ロッテ首位再浮上!藤岡だけ目立つな!!今江1号V弾 

[ 2012年4月19日 06:00 ]

<ロ・楽>3回1死一、二塁、3ランを放ったロッテ・今江(左)らがベンチの出迎えを受ける

パ・リーグ ロッテ7-3楽天

(4月18日 QVC)
 なかなか勝てなかった本拠地で、やっと勝てた。ロッテは18日、今季から主将に就任した今江敏晃内野手(28)の1号3ランなどで7点を奪い3連勝。ソフトバンクが敗れたため今月6日以来12日ぶりに首位に再浮上した。これまで本拠地ではわずか1勝と外弁慶ぶりを発揮していたロッテだが、唯一の課題も解消し、その勢いはさらに加速しそうな気配だ。

 快音が響いた。高々と上がった打球は左翼席中段まで届いた。3回1死一、二塁で、今江が塩見の投じた初球118キロのスライダーを強振。「出合い頭ですよ」と謙遜したが、今季51打席目の1号は序盤で勝負を決める3ランとなった。

 「チームに大迷惑をかけてきたので、少し貢献できて良かった」。左胸のキャプテンマークが少し誇らしげだ。好調のチームだが、なぜか本拠地では1勝4敗。今江自身も18打数1安打と地元では打てなかった。この日も初回2死満塁で回ってきた第1打席では二ゴロ。この3ランが今季、本拠地での初打点だった。

 昨オフ西村監督から「チームにとっても今江自身にとっても力になるように」と、西岡のメジャー移籍後は空席だった主将に指名された。
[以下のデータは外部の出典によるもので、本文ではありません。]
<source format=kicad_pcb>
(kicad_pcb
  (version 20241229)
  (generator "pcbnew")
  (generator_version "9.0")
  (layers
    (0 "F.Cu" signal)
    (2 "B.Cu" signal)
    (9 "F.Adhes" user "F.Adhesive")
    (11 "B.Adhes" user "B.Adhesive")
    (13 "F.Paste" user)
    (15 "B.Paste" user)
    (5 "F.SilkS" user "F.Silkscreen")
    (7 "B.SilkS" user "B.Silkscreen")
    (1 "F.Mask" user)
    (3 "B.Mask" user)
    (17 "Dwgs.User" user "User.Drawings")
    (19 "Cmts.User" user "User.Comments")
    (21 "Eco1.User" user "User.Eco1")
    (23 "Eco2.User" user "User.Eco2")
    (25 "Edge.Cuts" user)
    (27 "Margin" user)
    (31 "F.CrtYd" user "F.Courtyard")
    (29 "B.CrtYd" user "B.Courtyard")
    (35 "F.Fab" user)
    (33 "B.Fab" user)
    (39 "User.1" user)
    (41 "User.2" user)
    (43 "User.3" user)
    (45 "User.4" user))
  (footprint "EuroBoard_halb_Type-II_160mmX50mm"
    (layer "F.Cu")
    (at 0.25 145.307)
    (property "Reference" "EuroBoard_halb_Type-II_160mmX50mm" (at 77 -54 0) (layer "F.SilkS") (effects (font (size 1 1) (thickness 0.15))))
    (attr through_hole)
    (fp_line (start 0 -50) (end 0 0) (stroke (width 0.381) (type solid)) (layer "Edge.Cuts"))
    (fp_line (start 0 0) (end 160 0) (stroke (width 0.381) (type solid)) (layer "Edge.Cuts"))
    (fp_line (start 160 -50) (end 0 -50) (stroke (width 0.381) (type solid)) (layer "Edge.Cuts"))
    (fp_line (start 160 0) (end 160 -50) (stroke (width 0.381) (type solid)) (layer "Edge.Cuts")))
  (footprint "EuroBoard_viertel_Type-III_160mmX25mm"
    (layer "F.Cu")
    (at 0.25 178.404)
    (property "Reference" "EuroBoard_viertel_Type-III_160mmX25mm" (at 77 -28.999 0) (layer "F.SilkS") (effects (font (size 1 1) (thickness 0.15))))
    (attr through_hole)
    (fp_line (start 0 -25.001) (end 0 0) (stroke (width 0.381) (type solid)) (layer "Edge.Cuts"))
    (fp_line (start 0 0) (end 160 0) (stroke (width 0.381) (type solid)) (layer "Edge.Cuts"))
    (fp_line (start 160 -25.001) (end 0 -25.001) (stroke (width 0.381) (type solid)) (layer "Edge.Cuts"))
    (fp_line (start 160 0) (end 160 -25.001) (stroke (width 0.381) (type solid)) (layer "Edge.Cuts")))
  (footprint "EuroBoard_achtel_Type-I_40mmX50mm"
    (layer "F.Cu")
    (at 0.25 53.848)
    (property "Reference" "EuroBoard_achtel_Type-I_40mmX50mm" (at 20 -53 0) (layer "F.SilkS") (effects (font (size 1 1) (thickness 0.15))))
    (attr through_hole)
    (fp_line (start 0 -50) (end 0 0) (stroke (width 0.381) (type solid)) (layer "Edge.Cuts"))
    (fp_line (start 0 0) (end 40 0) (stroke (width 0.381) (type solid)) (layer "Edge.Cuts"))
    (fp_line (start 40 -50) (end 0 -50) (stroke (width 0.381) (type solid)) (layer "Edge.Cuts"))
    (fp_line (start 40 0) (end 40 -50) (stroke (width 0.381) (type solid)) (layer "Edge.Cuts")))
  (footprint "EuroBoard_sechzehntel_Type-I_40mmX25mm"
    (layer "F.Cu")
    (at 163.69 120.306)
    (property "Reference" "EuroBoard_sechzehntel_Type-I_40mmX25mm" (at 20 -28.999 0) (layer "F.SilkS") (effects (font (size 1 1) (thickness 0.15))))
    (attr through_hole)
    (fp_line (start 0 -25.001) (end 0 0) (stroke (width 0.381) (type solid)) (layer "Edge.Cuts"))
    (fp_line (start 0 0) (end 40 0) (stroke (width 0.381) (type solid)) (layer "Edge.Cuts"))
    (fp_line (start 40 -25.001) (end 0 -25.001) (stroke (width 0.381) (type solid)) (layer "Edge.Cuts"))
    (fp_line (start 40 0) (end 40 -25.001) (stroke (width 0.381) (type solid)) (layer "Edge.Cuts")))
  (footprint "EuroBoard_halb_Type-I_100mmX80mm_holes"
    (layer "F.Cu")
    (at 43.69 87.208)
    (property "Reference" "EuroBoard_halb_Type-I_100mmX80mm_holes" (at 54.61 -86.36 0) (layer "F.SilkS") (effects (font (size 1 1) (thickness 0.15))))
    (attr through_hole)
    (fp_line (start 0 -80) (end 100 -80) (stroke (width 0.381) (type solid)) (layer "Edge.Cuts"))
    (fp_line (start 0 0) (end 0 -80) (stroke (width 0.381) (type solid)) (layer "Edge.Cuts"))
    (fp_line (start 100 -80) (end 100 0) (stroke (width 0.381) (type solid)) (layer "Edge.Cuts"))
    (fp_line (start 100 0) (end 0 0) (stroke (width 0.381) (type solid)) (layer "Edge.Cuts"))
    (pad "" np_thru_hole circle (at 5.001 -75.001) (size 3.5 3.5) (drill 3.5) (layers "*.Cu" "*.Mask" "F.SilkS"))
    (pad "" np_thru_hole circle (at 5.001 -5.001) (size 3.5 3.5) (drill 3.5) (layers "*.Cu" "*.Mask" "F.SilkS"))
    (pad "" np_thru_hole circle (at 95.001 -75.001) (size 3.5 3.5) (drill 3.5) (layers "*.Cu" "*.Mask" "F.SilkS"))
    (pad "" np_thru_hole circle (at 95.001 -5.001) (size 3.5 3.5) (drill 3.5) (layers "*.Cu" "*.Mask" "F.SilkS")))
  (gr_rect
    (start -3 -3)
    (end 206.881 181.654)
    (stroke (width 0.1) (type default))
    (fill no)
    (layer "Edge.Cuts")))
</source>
しかしPL学園以来となる大役は、あまり望んでいなかった。1年夏こそ4番で出場した甲子園も、自身が主将を務めた代には出ていない。「あのPLで出場しなかった学年」。そう言われ続けたことが重荷となり、自然と避けてきた。だが、元来はリーダータイプ。「状態が悪くても(チームに)声をかけてくれていた」と西村監督も満足の主将ぶりだ。

 主将に刺激され、19年目のベテラン福浦も続いた。初回1死満塁の場面こそ三振に終わったが、3回の満塁機で右犠飛。7回1死満塁では走者一掃の左中間二塁打。3度の満塁機で計4打点と貫禄を見せた。「三度目の正直で打ててよかった」。こちらも心強い復調ぶり。開幕から新人がチームを支えた。ドラフト1位左腕の藤岡は、すでに先発で2勝。4位の益田はチームトップの7試合に登板、2位の中後も6試合に登板している。だが、いつまでも1年生におんぶに抱っこでは格好がつかない。

 ソフトバンクが敗れ、チームは4月6日以来12日ぶりの首位に返り咲いた。今江は言った。

 「その位置(首位)にいけるというのがうれしい」

 若手とベテラン、そして投打がかみ合い始めた。前年は日本一からの最下位転落を味わった。屈辱をバネに01年の近鉄以来となる最下位からの優勝。そのミラクルをロッテは狙っている。

 ≪日本一になった05年以来の吉兆データ≫ロッテが3連勝。ソフトバンクが敗れたため6日以来の単独首位に立った。この日は先発のペンが7回1失点で今季初勝利。これで開幕からチーム8勝全て先発投手に白星がついた。ロッテでこうしたケースは日本一になった05年に10勝まで続けて以来7年ぶりになる。ここまでグライシンガー、藤岡が各2勝とチーム半数の勝利をマーク。新旧投手陣の歯車もかみ合っている。また、今季ロッテの先発投手が6イニング以上、自責点3以下に抑えたクオリティースタート(QS)は13試合中12試合。チームのQS率は92%に達し、パではオリックスの79%を上回り最も高い。